As I’m the only volunteer in the town I like to escape every now and again to remember what cities are like! Bhubaneswar, the state capitol is only a 2 hour hot, sweaty and cramped bus ride away so I’m frequently popping there for shopping, air conditioned coffee shops and some nightlife. I spent Christmas up there in luxurious surroundings of the Mayfair Lagoon hotel with some of the other volunteers, so yes, it was difficult being away from home for the big day for the first time, but I consoled myself with massages, sunbathing by the pool and a food fest!

I’ve also managed to squeeze in a long weekend in Kolkata. It was great to explore the city and I really loved the old colonial architecture. We spent one afternoon wandering around Park Street graveyard which was an amazing oasis filled with huge monuments to Calcutta’s brits from back in the day. I even managed to find one man from Weymouth which was a strange touch of home in India!

Finally…The Adventures of Twinkle the Wonderbike…

On my first day in Puri I was taken by Surender, one of my colleagues to buy a bike to allow me to get out to the villages to see the children. I was taken to the shop and given my choice of the bikes on offer. As soon as I saw Twinkle, with her purple glittery frame and little basket, I was smitten. It was love at first sight. Since then we’ve been inseparable. Twinkle boasts many special features;

A ‘lady guard’ on the back wheels to prevent my dopatta becoming entangled in the chain (doesn’t work, I’m frequently strangling myself and all my dopatta have rather ragged ends!)

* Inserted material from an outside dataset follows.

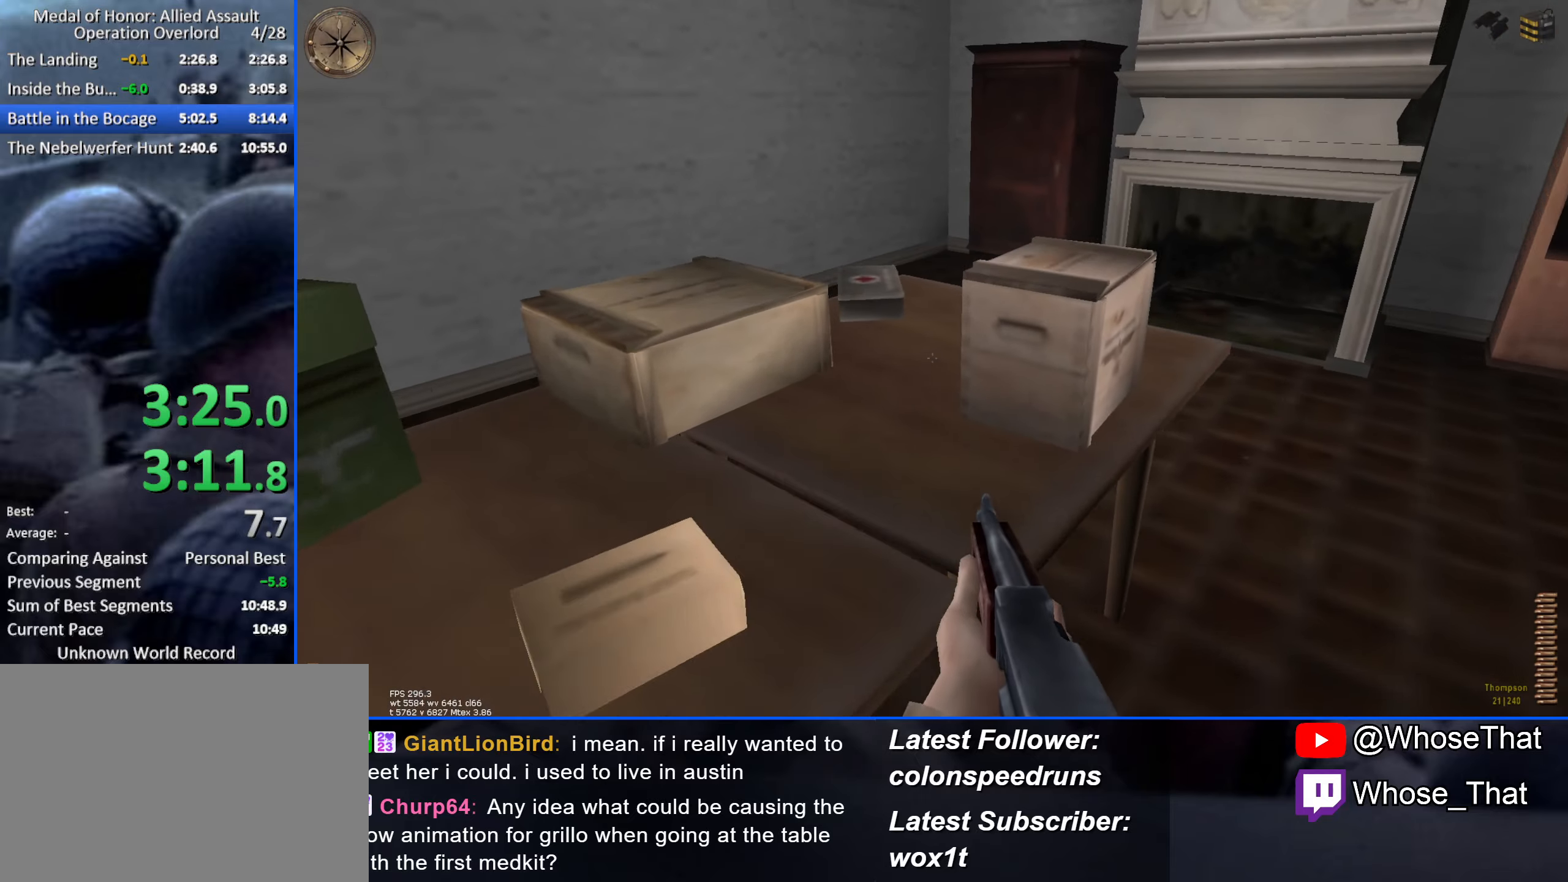
{"keys": ["a", "w"], "events": [[67, "f", "down"], [100, "f", "up"], [150, "a", "down"], [200, "f", "down"], [300, "f", "up"], [350, "f", "down"], [433, "f", "up"]]}
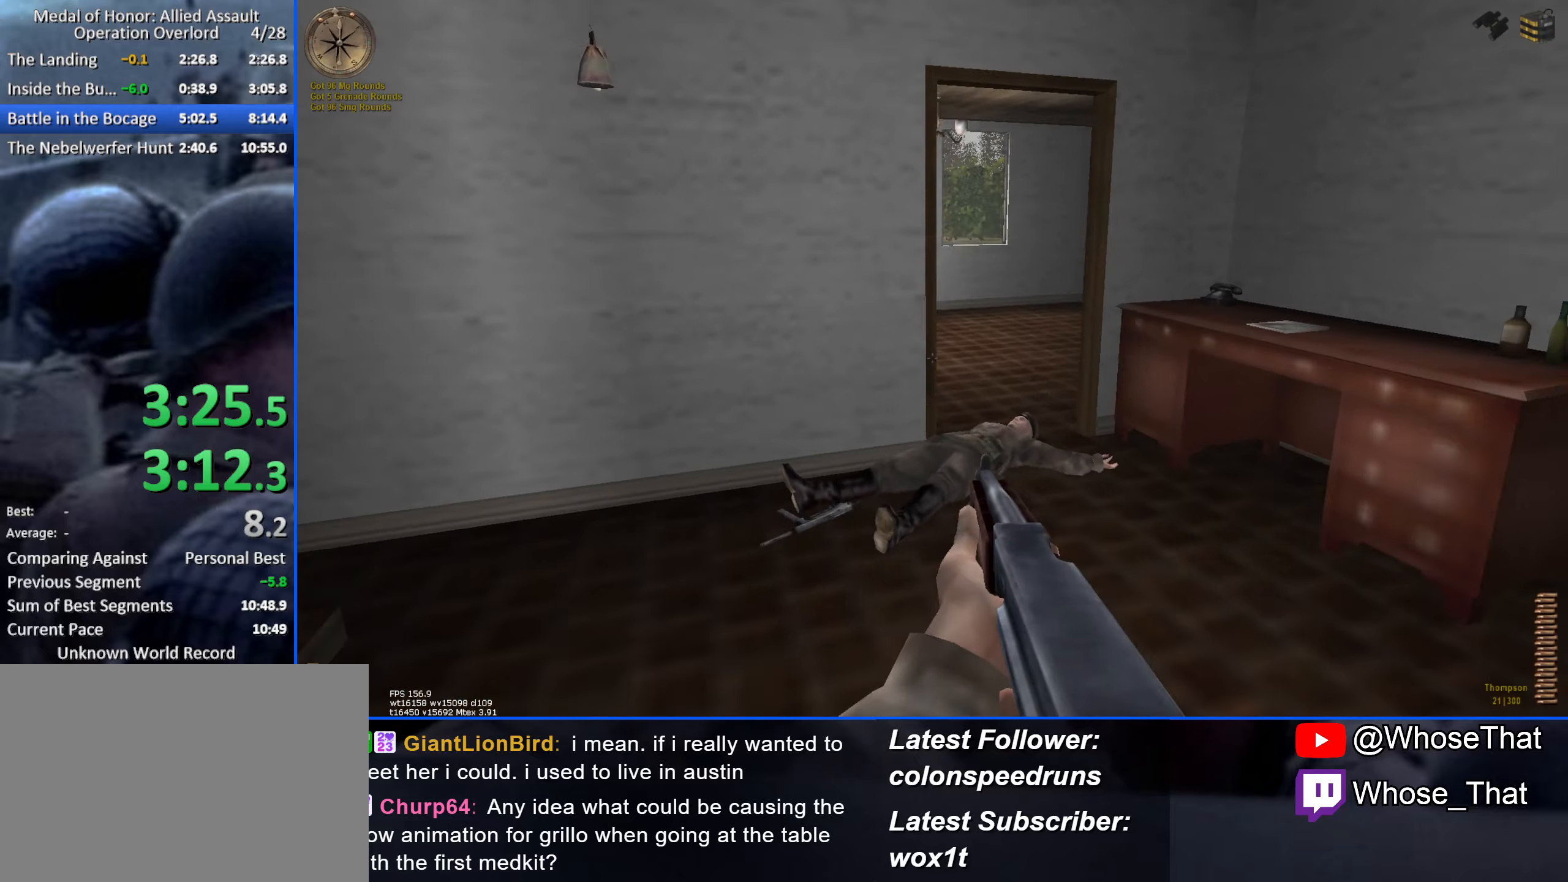
{"keys": ["d", "w"], "events": [[133, "a", "up"], [183, "d", "down"], [317, "w", "up"], [500, "w", "down"]]}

No gears at all, but mercifully Puri is pretty flat!

Breaks that kind of stop you…ish…if you also put your feet to the ground and swerve to avoid the cow/cycle/pedestrian/dog/car/bus etc that may be blocking your path

A saddle so firm I winced when I sat down for the first month

A constant supply of work for ‘Chuck‘ my cycle repair man (named by me because of the sole t-shirt he wears) Twinkle consistently falls apart at least twice a week so at least I’m providing him with a steady income. I met Chuck for the first time after Twinkle’s pedal snapped off as I was going over a speed bump. I soared like superman through the air and landed in a bloody heap outside Chuck’s shack, he’d patched Twinkle up for me for the grand price of 10 rupees and I’ve been going to him ever since!

On days when I’m going out on field visits Twinkle and I notch up about 30km a day. It’s pretty hard going in the heat of the day and I tend to arrive at my destination rather red and ‘glowing’. Surender cycles like the hounds of hell are after him so when I go out on visits with him I have him constantly shouting back to me, “Lucy Madam, speedy up!” but he did say I cycled like a man…which I think is a compliment….. Thankfully it’s much more sedate when I go out with the girls so it’s nice to have a change every few days.

So that, in a nutshell is my first few months. Every day seems like a bit of a rollercoaster but I’m feeling more settled now and looking forward to all that’s coming up…watch this space!